To this end, I sat in a Gathering 2.0 webinar this week where Dan McCurdy of Allied Security Trust (“AST”) made the argument that only those companies that actually make a product should be able to sue for damages. This effectively means that only his colleagues (that is, those large technology companies who fund AST) and those other companies in roll of “manufacturers” should be allowed to sue for patent infringement. This is an viewpoint that is in opposition to the public policy with which the patent system is imbibed.

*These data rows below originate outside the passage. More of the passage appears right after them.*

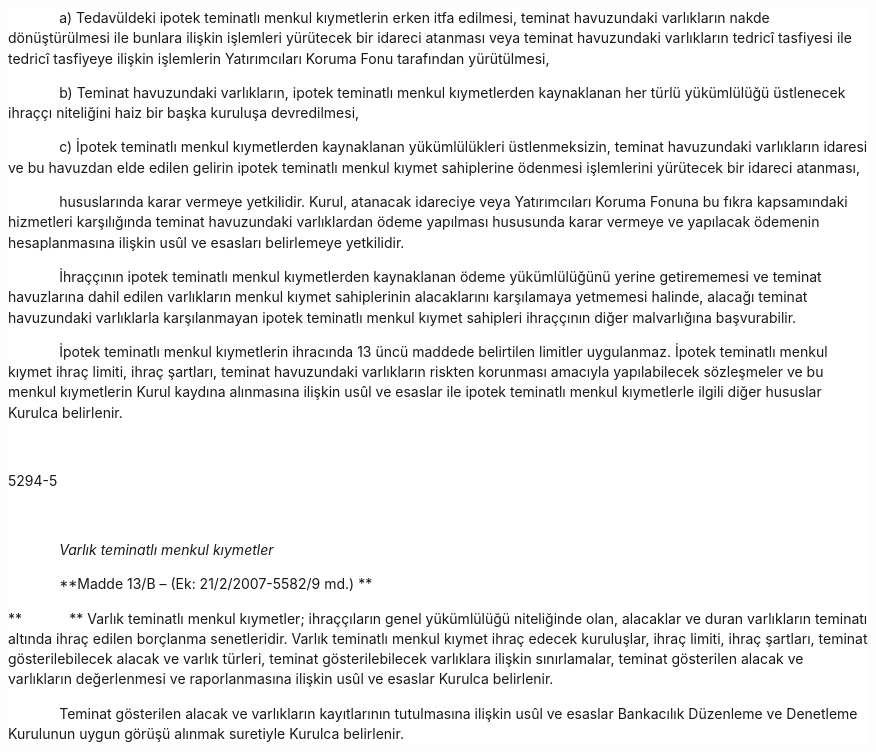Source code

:              a) Tedavüldeki ipotek teminatlı menkul kıymetlerin erken
itfa edilmesi, teminat havuzundaki varlıkların nakde dönüştürülmesi ile
bunlara ilişkin işlemleri yürütecek bir idareci atanması veya teminat
havuzundaki varlıkların tedricî tasfiyesi ile tedricî tasfiyeye ilişkin
işlemlerin Yatırımcıları Koruma Fonu tarafından yürütülmesi,

             b) Teminat havuzundaki varlıkların, ipotek teminatlı menkul
kıymetlerden kaynaklanan her türlü yükümlülüğü üstlenecek ihraççı
niteliğini haiz bir başka kuruluşa devredilmesi,

             c) İpotek teminatlı menkul kıymetlerden kaynaklanan
yükümlülükleri üstlenmeksizin, teminat havuzundaki varlıkların idaresi
ve bu havuzdan elde edilen gelirin ipotek teminatlı menkul kıymet
sahiplerine ödenmesi işlemlerini yürütecek bir idareci atanması,

             hususlarında karar vermeye yetkilidir. Kurul, atanacak
idareciye veya Yatırımcıları Koruma Fonuna bu fıkra kapsamındaki
hizmetleri karşılığında teminat havuzundaki varlıklardan ödeme yapılması
hususunda karar vermeye ve yapılacak ödemenin hesaplanmasına ilişkin
usûl ve esasları belirlemeye yetkilidir.

             İhraççının ipotek teminatlı menkul kıymetlerden kaynaklanan
ödeme yükümlülüğünü yerine getirememesi ve teminat havuzlarına dahil
edilen varlıkların menkul kıymet sahiplerinin alacaklarını karşılamaya
yetmemesi halinde, alacağı teminat havuzundaki varlıklarla karşılanmayan
ipotek teminatlı menkul kıymet sahipleri ihraççının diğer malvarlığına
başvurabilir.

             İpotek teminatlı menkul kıymetlerin ihracında 13 üncü
maddede belirtilen limitler uygulanmaz. İpotek teminatlı menkul kıymet
ihraç limiti, ihraç şartları, teminat havuzundaki varlıkların riskten
korunması amacıyla yapılabilecek sözleşmeler ve bu menkul kıymetlerin
Kurul kaydına alınmasına ilişkin usûl ve esaslar ile ipotek teminatlı
menkul kıymetlerle ilgili diğer hususlar Kurulca belirlenir.

 

5294-5

 

             *Varlık teminatlı menkul kıymetler*

             **Madde 13/B – (Ek: 21/2/2007-5582/9 md.) **

**            ** Varlık teminatlı menkul kıymetler; ihraççıların genel
yükümlülüğü niteliğinde olan, alacaklar ve duran varlıkların teminatı
altında ihraç edilen borçlanma senetleridir. Varlık teminatlı menkul
kıymet ihraç edecek kuruluşlar, ihraç limiti, ihraç şartları, teminat
gösterilebilecek alacak ve varlık türleri, teminat gösterilebilecek
varlıklara ilişkin sınırlamalar, teminat gösterilen alacak ve
varlıkların değerlenmesi ve raporlanmasına ilişkin usûl ve esaslar
Kurulca belirlenir.

             Teminat gösterilen alacak ve varlıkların kayıtlarının
tutulmasına ilişkin usûl ve esaslar Bankacılık Düzenleme ve Denetleme
Kurulunun uygun görüşü alınmak suretiyle Kurulca belirlenir.
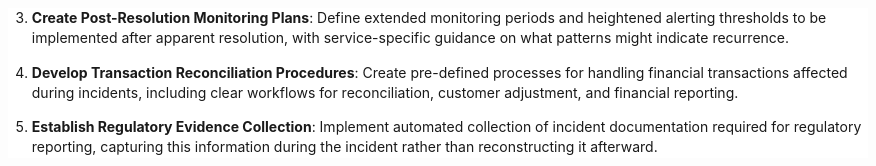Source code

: 3. **Create Post-Resolution Monitoring Plans**: Define extended monitoring periods and heightened alerting thresholds to be implemented after apparent resolution, with service-specific guidance on what patterns might indicate recurrence.

4. **Develop Transaction Reconciliation Procedures**: Create pre-defined processes for handling financial transactions affected during incidents, including clear workflows for reconciliation, customer adjustment, and financial reporting.

5. **Establish Regulatory Evidence Collection**: Implement automated collection of incident documentation required for regulatory reporting, capturing this information during the incident rather than reconstructing it afterward.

I think what is almost always lost in the “patent troll” argument is the fact that patents exist to disseminate information and promote innovation through public disclosure. People will not do so unless their self-interest is served by giving them exclusive rights to that innovation for a limited term in return for this disclosure. Corporations, along with their lawyers, have long considered patents first and foremost be a legal right to protect their products from competition. In short, corporations appear to believe that the Constitution provides them with a right if they make something that benefits society. This is a perspective of a monopoly right (that is, an affirmative right to sell something) as opposed to a broader exclusionary right.
In other words, public policy is agnostic to the fact that the patentee actually makes something, as long as the patentee meets the disclosure requirements of the patent laws. It is the exclusionary aspect of patents that allows the public policy of innovation promotion through patents to succeed, but it is this exclusionary aspect that provides universities and other NPE’s to sue corporations when they do not actually make the product covered by their patent rights.
In my opinion, the battle against NPE’s is at its core a battle against the public policy that serves as the foundational basis of our patent system–disclosures of innovations that “promote the progress of science and the useful arts.” Those of us who believe that NPE’s meet the objective and, as such, are not inherently “evil” must begin to reframe the argument and communicate the societal benefits of patent publication to those who set public policy. Of course, it will be difficult for the diverse interests of NPE’s to come together in a uniform manner to present the arguments against corporations that today control the public argument. I hope that cooler heads will prevail as we move forward with patent reform in the current Congress.